• What you have to do
Output the material as a Markdown table with the columns Row and Text, starting at its first line and ending at the line containing "14 часов назад". Number each line in Row, put the line itself in Text, and leave out blank lines.

(Stored entries)

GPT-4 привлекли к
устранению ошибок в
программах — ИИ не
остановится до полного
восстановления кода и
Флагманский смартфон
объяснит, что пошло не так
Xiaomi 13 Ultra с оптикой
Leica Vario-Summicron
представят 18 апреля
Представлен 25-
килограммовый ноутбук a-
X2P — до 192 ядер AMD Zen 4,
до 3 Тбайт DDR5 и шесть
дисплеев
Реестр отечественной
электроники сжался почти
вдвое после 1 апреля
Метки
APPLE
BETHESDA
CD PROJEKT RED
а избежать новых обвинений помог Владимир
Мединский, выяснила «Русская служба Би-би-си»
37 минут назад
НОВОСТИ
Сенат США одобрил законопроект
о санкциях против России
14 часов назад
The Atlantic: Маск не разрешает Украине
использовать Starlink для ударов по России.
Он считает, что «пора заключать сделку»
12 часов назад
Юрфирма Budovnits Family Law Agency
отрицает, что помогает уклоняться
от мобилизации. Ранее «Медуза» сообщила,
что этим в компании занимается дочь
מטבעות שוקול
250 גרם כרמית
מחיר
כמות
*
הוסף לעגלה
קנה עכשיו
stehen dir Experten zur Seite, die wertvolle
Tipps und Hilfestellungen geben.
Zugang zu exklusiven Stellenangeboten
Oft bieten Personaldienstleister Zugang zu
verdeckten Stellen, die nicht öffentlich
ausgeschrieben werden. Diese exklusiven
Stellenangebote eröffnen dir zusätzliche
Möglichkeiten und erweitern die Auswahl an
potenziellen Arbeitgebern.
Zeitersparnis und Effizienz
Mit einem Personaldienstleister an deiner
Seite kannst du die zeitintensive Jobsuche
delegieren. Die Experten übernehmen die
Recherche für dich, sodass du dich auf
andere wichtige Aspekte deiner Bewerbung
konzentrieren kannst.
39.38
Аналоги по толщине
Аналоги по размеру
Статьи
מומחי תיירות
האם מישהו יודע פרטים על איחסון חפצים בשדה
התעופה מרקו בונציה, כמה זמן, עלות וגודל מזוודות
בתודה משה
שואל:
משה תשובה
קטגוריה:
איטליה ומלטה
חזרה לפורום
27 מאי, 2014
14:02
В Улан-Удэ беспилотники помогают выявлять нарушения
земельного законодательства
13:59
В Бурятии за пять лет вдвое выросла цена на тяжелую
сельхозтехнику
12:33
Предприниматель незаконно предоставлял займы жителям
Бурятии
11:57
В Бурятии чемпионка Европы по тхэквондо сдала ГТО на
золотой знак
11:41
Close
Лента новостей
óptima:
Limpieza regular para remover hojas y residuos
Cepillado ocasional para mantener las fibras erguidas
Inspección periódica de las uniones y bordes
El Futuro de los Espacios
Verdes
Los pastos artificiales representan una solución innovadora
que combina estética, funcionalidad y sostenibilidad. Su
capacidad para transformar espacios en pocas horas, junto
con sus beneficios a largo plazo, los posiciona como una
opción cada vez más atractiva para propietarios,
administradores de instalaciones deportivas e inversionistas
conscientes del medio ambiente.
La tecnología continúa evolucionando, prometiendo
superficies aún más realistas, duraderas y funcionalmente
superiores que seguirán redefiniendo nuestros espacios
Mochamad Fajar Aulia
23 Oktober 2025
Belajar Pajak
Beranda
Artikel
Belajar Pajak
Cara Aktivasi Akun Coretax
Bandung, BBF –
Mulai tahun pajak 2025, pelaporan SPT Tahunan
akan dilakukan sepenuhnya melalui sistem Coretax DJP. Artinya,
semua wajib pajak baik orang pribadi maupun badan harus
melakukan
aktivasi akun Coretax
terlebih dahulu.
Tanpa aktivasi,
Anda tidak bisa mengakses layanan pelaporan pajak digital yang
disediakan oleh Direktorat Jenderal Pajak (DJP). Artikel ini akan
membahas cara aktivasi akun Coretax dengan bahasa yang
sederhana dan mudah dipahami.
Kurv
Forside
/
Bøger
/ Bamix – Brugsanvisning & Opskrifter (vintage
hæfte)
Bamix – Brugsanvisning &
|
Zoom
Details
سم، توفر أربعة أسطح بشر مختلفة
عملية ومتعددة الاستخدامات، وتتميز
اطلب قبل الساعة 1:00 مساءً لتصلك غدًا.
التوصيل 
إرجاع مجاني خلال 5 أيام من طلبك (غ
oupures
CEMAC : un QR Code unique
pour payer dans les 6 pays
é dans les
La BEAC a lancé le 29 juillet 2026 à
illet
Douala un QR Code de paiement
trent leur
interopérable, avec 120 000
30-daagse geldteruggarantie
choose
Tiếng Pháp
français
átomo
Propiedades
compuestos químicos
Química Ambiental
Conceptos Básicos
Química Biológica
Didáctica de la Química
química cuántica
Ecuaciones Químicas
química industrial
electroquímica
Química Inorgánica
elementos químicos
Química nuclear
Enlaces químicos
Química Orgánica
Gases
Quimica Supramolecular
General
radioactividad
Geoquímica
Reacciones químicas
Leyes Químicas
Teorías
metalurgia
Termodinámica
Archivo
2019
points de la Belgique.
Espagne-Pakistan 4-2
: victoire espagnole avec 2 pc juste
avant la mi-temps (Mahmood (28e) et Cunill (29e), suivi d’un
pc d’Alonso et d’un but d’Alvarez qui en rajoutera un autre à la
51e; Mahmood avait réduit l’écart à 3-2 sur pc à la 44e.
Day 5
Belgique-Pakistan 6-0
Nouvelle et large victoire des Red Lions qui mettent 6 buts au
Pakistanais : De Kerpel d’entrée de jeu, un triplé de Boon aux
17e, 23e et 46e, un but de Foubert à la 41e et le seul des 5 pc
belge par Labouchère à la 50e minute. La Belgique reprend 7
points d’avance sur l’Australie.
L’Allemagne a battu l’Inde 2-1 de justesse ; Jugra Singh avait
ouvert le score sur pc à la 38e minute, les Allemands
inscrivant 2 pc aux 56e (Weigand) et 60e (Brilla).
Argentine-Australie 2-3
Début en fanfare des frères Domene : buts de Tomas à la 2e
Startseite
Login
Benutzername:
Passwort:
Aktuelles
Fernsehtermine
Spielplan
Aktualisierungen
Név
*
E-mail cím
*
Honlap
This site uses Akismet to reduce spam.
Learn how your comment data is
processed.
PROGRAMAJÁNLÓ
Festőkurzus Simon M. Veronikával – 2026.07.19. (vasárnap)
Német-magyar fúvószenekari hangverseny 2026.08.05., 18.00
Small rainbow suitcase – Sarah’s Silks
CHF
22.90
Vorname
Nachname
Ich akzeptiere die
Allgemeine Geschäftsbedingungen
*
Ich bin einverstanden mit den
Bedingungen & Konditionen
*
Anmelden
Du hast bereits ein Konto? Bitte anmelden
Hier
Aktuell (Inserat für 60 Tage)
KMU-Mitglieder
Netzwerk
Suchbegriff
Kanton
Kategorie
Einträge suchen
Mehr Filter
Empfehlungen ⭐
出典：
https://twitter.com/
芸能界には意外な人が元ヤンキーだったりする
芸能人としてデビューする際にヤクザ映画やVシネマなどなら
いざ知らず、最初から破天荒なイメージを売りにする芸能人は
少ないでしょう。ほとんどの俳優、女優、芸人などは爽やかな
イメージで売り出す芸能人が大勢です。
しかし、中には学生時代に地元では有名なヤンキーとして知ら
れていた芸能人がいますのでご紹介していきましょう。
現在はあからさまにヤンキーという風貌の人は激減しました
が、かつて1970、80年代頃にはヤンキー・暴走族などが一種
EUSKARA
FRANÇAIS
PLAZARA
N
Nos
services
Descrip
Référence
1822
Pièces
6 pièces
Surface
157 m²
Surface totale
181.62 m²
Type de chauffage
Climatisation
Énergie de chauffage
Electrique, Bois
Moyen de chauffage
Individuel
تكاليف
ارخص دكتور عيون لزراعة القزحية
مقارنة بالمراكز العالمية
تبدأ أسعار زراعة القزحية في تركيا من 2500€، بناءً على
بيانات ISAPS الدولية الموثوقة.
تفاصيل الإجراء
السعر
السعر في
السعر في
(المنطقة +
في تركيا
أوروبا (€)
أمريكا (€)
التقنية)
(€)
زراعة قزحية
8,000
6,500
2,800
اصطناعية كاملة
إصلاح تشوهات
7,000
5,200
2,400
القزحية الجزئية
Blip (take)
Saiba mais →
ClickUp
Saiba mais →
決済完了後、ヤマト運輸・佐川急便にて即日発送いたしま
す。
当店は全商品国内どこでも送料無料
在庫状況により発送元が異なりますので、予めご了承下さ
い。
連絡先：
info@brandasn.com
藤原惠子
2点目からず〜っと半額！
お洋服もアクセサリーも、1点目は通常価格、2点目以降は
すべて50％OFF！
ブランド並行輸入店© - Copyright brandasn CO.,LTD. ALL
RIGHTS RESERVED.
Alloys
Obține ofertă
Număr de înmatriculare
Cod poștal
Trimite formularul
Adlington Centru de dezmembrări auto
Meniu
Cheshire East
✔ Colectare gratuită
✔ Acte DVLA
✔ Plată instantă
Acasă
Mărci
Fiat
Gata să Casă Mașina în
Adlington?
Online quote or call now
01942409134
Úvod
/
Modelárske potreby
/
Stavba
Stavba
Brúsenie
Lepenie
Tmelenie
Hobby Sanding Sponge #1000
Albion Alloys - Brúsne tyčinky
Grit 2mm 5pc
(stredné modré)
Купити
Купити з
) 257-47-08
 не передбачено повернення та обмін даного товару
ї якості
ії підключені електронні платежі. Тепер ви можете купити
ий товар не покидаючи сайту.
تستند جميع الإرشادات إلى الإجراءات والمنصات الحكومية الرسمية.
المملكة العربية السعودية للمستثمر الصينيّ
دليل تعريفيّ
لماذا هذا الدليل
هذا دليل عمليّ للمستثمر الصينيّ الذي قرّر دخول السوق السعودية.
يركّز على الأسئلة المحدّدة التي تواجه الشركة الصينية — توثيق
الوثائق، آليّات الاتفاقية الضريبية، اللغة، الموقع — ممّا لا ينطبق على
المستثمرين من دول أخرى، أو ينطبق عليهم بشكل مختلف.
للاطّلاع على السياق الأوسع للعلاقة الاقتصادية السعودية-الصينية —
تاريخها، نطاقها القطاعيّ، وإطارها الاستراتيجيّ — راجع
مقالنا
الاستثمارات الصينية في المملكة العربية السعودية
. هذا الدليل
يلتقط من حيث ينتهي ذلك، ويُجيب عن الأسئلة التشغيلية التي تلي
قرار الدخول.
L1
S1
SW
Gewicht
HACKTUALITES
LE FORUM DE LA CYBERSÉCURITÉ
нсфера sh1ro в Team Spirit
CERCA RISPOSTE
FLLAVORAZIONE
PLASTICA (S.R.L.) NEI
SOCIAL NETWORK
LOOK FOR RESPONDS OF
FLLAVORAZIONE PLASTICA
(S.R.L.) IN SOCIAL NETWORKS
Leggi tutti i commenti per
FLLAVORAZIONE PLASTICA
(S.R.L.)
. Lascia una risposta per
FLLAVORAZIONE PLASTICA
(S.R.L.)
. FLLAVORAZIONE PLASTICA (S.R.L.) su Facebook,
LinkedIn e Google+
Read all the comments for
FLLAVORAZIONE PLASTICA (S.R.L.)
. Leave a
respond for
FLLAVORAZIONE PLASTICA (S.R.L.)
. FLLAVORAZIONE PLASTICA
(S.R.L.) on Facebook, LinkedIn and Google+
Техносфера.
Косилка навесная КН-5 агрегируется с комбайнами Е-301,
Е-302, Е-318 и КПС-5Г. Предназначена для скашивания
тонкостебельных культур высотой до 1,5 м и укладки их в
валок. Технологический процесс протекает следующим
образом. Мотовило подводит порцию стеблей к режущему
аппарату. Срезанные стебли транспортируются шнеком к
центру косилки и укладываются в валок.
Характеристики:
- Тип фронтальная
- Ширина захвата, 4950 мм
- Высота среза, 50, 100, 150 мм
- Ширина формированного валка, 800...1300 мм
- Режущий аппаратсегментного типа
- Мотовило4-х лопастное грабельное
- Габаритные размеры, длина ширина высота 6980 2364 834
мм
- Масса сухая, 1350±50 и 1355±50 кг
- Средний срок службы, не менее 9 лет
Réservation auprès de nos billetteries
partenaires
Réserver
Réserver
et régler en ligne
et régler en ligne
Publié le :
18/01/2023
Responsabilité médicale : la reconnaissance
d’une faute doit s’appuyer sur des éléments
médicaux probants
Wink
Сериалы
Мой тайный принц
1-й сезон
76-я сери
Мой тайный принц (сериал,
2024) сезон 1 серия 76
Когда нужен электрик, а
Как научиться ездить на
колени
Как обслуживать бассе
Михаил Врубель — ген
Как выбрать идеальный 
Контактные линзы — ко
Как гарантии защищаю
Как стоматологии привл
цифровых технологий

• Written solution
| Row | Text |
|---|---|
| 1 | GPT-4 привлекли к |
| 2 | устранению ошибок в |
| 3 | программах — ИИ не |
| 4 | остановится до полного |
| 5 | восстановления кода и |
| 6 | Флагманский смартфон |
| 7 | объяснит, что пошло не так |
| 8 | Xiaomi 13 Ultra с оптикой |
| 9 | Leica Vario-Summicron |
| 10 | представят 18 апреля |
| 11 | Представлен 25- |
| 12 | килограммовый ноутбук a- |
| 13 | X2P — до 192 ядер AMD Zen 4, |
| 14 | до 3 Тбайт DDR5 и шесть |
| 15 | дисплеев |
| 16 | Реестр отечественной |
| 17 | электроники сжался почти |
| 18 | вдвое после 1 апреля |
| 19 | Метки |
| 20 | APPLE |
| 21 | BETHESDA |
| 22 | CD PROJEKT RED |
| 23 | а избежать новых обвинений помог Владимир |
| 24 | Мединский, выяснила «Русская служба Би-би-си» |
| 25 | 37 минут назад |
| 26 | НОВОСТИ |
| 27 | Сенат США одобрил законопроект |
| 28 | о санкциях против России |
| 29 | 14 часов назад |